REVENANT by Jeffrey Kosh
My rating: 5 of 5 stars
This short novel is full of very poetic imagery, very lyrical-I really appreciated the author’s analogies. And the reader’s hook: ahh, scrumptious! How engrossed I was immediately, and by the end of the first section, I was ready to follow along and rock with the action, eager to discover the plight of the protagonist. From reading Mr. Kosh’s earlier novels, specifically “Feeding the Urge,” “Kamp Koko By Night,” and “Spirits and Thought Forms,” I remember that this author has an inimitable touch when describing the swamps of Florida-yet here he has taken on swamps of a rather different sort, those of Southern Louisiana. Once again, our senses are awakened, and we see, hear, smell, taste, and touch all the sensory input of these swamps, even as we are witness to the thoughts of this walking yet demised protagonist.
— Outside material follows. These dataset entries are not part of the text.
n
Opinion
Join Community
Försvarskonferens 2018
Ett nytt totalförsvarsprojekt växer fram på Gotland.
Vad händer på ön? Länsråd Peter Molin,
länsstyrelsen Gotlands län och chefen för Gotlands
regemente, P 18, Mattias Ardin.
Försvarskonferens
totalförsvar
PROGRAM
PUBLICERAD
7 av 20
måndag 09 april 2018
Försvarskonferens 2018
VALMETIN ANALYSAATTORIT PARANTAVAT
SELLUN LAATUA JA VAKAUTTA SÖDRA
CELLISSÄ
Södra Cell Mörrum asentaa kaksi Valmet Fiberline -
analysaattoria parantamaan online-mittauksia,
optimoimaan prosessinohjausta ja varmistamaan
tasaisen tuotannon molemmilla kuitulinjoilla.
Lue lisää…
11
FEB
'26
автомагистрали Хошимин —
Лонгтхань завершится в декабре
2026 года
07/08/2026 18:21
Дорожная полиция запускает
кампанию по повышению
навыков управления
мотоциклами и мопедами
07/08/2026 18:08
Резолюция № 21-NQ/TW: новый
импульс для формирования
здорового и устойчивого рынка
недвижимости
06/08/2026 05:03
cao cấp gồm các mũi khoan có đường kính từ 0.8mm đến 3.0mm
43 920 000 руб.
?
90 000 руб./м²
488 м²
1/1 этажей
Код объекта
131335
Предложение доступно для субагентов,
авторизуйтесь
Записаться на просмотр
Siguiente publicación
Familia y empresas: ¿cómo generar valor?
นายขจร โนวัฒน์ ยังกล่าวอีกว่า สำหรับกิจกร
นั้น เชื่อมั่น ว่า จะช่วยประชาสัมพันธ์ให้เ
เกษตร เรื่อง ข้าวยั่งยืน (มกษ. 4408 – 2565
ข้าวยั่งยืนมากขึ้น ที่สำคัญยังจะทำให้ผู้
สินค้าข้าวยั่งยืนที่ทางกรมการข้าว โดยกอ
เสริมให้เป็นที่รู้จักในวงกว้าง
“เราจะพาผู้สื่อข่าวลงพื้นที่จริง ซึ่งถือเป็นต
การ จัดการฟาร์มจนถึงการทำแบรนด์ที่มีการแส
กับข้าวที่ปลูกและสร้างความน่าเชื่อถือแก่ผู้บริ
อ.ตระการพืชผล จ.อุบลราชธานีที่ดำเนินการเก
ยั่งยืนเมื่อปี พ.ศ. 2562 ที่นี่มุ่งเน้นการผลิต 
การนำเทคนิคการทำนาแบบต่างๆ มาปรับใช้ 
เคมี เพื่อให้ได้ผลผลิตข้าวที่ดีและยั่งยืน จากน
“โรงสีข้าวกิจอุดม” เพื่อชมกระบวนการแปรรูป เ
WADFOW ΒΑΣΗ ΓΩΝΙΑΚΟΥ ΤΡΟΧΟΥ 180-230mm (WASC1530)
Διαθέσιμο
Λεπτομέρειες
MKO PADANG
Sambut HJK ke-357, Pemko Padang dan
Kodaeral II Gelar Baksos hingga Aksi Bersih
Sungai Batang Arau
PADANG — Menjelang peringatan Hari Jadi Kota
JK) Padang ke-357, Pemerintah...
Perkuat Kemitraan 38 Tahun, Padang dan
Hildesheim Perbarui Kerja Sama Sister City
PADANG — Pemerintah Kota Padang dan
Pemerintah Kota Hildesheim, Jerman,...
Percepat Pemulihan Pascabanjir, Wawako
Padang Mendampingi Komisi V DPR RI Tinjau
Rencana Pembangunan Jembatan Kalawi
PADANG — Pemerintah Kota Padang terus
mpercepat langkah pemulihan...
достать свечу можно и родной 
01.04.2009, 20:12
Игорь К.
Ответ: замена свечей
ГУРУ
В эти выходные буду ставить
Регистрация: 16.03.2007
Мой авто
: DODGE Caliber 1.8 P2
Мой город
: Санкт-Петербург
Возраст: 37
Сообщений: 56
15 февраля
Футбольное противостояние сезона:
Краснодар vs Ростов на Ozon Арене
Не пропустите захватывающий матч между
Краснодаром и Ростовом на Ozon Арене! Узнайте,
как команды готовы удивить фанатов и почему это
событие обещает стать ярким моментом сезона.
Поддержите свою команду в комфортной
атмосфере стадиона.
The story has a lovely escalating tension, first shifting the veils of secrecy, then recloaking, keeping the reader enthralled-rather like watching a silent film of the 1920’s, but without the printed dialogue on screen. The character of the protagonist is deftly revealed through his attitudes and beliefs concerning those who surround him: wife, best friend, personal valet, and the mistreated slaves. Author Kosh brings out the prevailing slaveowning beliefs of this era quite well, as well as succinctly. Character delineations are unpeeled in depth, making the story memorable and a keeper.